# How do I move homing pigeons to a new location



## diddy

Can anyone help me with advice on how to move what are homing pigeons. I have two hand reared rock doves aka UK feral pigeons. They are both super tame, lovely birds...too tame in fact and this is causing problems with the neighbours etc. Luckily I have found them a new home with friends of mine who love them and they have no real neighbours as their house is in the countryside. The the birds have been 'free' since they were old enough to fly last September. They now live in a nice roost/house which I have fixed to the side of my house. At the moment they are free to come and go as they please and they pretty much have a routine of looking for me and their food early in the morning, they sit on my head and shoulder etc all very sweet. They are sitting on fake eggs at the moment so they take it in turns to go of for a few hours flying. Each night they put themselves to bed in their roost and on we go. Now I need to move them to my friends house which is only about 5 miles away. Short of just moving them and their box to his house I'm not sure what to do. I know that they must have excellent homing instincts so I think if we take them to his house they may just come back the same or next day wont they? Is there a special way to move homing pigeons. Do they have to be shut in for a few weeks at the new location etc. How do we make them settle at their new home and stay there? If anyone has any advice on how to move a pair of pigeons from one place to another I'd love to know how to do it really soon! Thank you


----------



## Skyeking

Since they are used to coming and going as they please at your place it may pose a problem, if they do have the homing ability, as some ferals do. They may have taken mental pictures of the area in regards to their little coop when they are outside and it also depends on how far away they have taken themselves-to take those mental picture. If they did they may come back.

> Records from a dataset:
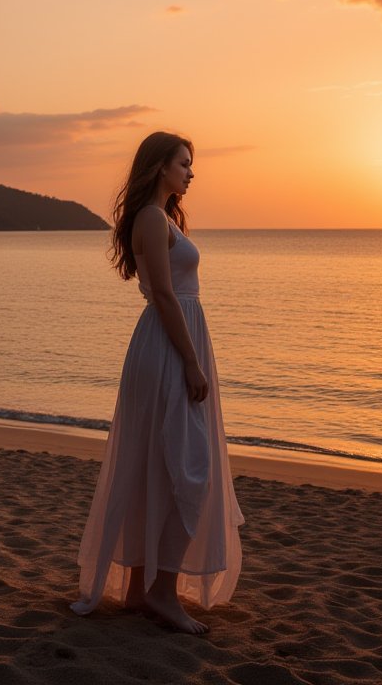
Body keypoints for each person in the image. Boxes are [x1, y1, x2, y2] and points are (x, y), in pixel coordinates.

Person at [69, 131, 244, 633]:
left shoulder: (161, 218)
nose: (191, 172)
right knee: (191, 469)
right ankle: (163, 594)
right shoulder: (150, 217)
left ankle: (138, 592)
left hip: (170, 343)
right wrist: (191, 363)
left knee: (157, 464)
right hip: (169, 347)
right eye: (184, 163)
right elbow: (165, 296)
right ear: (160, 166)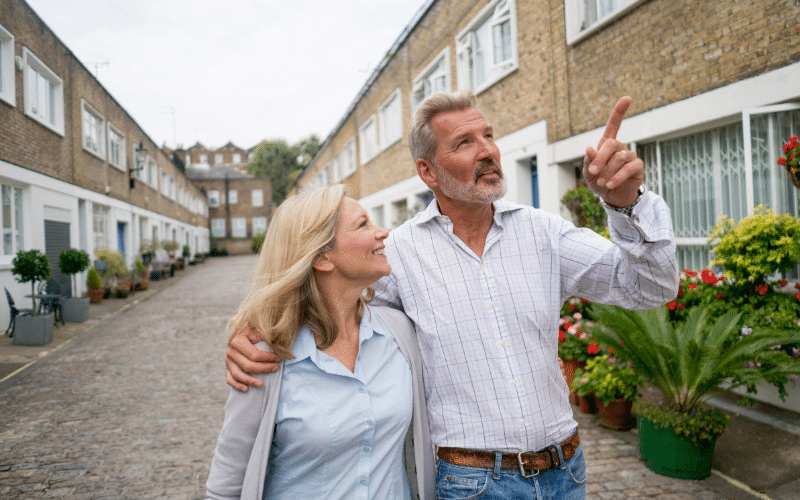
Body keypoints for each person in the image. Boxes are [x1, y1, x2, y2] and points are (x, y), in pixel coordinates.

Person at [226, 91, 679, 500]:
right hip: (472, 483)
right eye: (464, 143)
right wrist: (253, 334)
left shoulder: (545, 233)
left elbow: (651, 286)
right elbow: (325, 302)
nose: (488, 151)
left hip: (566, 472)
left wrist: (626, 203)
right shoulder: (396, 255)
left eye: (488, 135)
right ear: (428, 171)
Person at [205, 185, 435, 500]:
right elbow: (226, 484)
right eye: (363, 224)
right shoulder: (264, 359)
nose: (383, 232)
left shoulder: (399, 333)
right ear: (322, 257)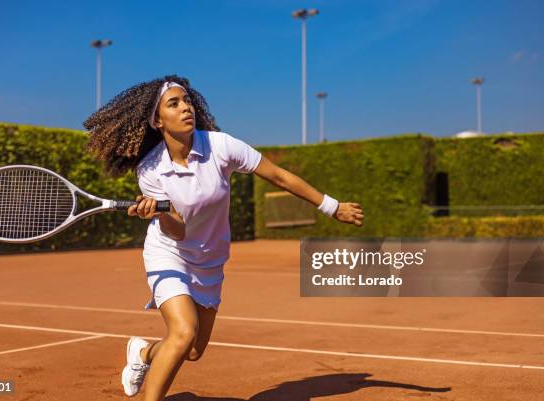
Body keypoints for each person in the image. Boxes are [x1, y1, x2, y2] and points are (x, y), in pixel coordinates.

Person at [83, 75, 364, 400]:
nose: (185, 107)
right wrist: (160, 212)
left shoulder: (221, 146)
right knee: (183, 332)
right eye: (174, 103)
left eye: (187, 100)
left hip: (210, 261)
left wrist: (332, 206)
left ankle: (143, 353)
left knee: (191, 351)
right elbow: (177, 228)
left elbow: (278, 175)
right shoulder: (150, 171)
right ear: (158, 120)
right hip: (169, 254)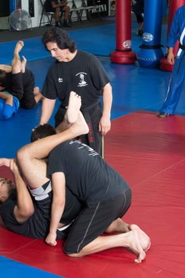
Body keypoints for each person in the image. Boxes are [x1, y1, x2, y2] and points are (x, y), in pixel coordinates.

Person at [44, 110, 151, 263]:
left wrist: (52, 232)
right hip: (125, 192)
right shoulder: (77, 144)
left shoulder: (55, 154)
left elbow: (59, 199)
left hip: (106, 199)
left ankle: (127, 239)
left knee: (73, 248)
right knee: (102, 224)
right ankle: (130, 229)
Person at [0, 92, 86, 239]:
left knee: (37, 153)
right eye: (3, 182)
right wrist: (17, 174)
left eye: (5, 179)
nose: (7, 180)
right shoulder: (6, 209)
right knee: (25, 155)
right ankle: (72, 129)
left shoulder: (22, 192)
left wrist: (8, 162)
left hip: (69, 214)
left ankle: (67, 124)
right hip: (59, 221)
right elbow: (27, 211)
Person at [40, 27, 112, 156]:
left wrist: (106, 117)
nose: (52, 55)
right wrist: (42, 124)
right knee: (62, 153)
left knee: (93, 156)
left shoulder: (89, 61)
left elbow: (106, 88)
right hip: (66, 116)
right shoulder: (54, 70)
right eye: (49, 51)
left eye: (55, 49)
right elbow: (50, 98)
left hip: (90, 113)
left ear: (64, 44)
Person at [0, 40, 43, 110]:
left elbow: (17, 95)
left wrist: (16, 52)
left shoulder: (14, 78)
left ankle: (41, 94)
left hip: (26, 80)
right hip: (14, 72)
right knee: (14, 68)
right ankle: (33, 91)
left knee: (28, 105)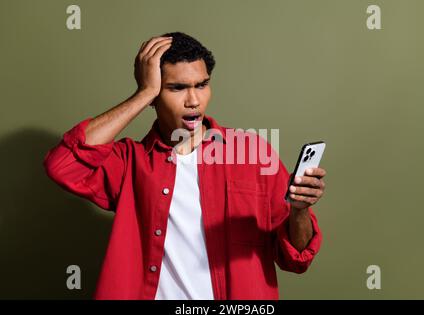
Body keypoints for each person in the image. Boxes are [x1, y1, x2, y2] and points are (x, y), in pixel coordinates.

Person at [43, 32, 327, 300]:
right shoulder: (129, 162)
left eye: (201, 85)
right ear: (155, 95)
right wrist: (142, 94)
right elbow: (63, 165)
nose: (193, 100)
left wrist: (299, 211)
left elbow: (296, 258)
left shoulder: (252, 154)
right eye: (176, 88)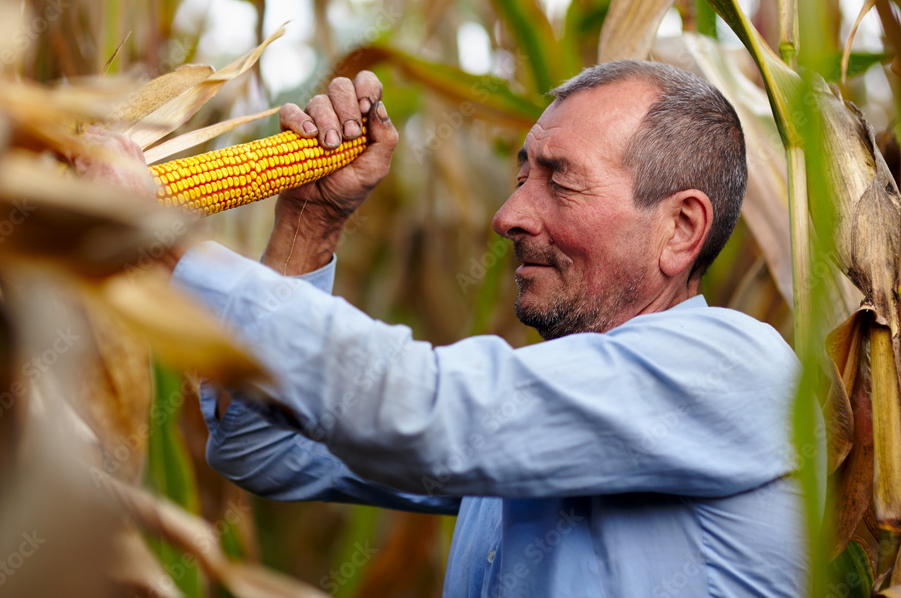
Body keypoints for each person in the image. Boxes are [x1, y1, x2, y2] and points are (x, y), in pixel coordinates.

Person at [97, 61, 810, 596]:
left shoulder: (734, 370)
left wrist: (166, 242)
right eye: (521, 174)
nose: (509, 214)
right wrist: (311, 224)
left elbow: (421, 404)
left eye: (559, 181)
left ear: (680, 228)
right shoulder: (539, 424)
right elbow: (262, 447)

> LIST OF TASKS:
[1] Answer these questions using the forum thread on moving homing pigeons.
(a) About how far away is the friend's house where the birds are to go?
(b) What are the two birds sitting on at the moment?
(c) According to the reply, what may the birds have taken of the area around their coop?
[2] Copy everything in the forum thread on moving homing pigeons from "Since they are" down to "may come back.".

> TASK-BY-TASK OUTPUTS:
[1]
(a) About 5 miles.
(b) Fake eggs.
(c) Mental pictures.

[2]
Since they are used to coming and going as they please at your place it may pose a problem, if they do have the homing ability, as some ferals do. They may have taken mental pictures of the area in regards to their little coop when they are outside and it also depends on how far away they have taken themselves-to take those mental picture. If they did they may come back.